Under the Hood: Technical Implementation and Controls

The system’s security relies heavily on the specifics of its implementation, available within the `GenerativeAIExamples` GitHub repository.

Orchestration and Prompt Management

The use of structured prompt templates, loaded from a `prompt.json` file, is a recognized security best practice. It helps enforce a consistent structure on the inputs to the LLMs, which can mitigate some simpler forms of prompt injection. However, it is not a complete defense against sophisticated indirect injection attacks originating from the log data itself.

The Hybrid Retrieval Core

The HybridRetriever class, found in multiagent.py, is the heart of the data ingestion process. The combination of BM25’s lexical precision and FAISS’s semantic depth provides robust retrieval capabilities. For security teams looking to implement such a system, tuning the weighting between these two retrievers is a critical task. Over-reliance on semantic search could lead to false positives, while over-reliance on keyword search could miss novel threats.

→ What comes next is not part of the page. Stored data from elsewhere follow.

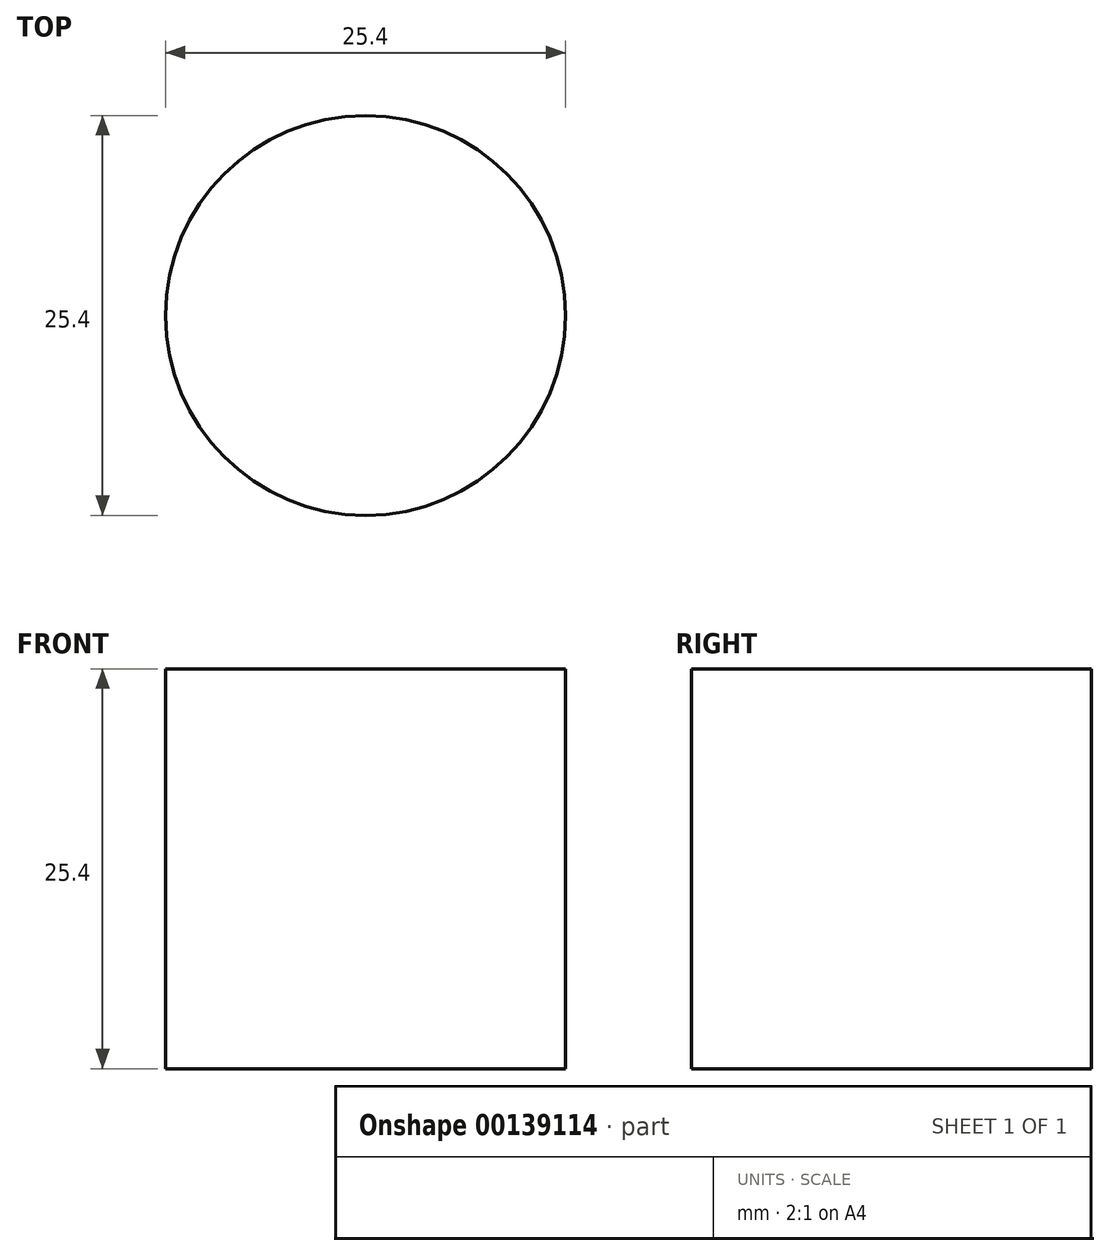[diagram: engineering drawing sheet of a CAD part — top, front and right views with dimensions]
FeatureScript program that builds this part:
annotation { "Feature Type Name" : "Feature", "Feature Type Description" : "" }
export const myFeature = defineFeature(function(context is Context, id is Id, definition is map)
    precondition{}
    {
        {
            var Q0;
            Q0=qCreatedBy(makeId("Top.planeOp"),FACE);
            var sketch = newSketch(context, id + "F0", { "sketchPlane" : qUnion([Q0])});
            skCircle(sketch, "E0", {"center": v(0, -1.25) * mm, "radius": 12.7 * mm});
            skSolve(sketch);
        }
        {
            var Q0;
            Q0 = qSketchRegion(id + "F0", true);
            extrude(context, id + "F1", {"entities" : qUnion([Q0]), "depth" : 25.4 * mm});
        }
    });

Conclusion: A Paradigm Shift for SecOps with New Risks

Multi-agent RAG systems represent a significant evolution in automated log analysis and security operations. They can transform unstructured, high-volume log data into actionable intelligence, acting as a powerful force multiplier for security teams. However, this power comes with inherent risks. The very components that enable this—agentic reasoning, dynamic control flow, and reliance on LLM generation—also create a new attack surface.

For AI red teamers, the focus shifts from exploiting traditional software vulnerabilities to manipulating the AI’s “perception” and “reasoning.” For AI security engineers, the challenge is to build robust validation, sandboxing, and content filtering around each agent in the workflow. Securing these systems requires a deep understanding of both their architecture and the adversarial mindset. The era of simply analyzing logs is over; we must now secure the AI that analyzes the logs for us.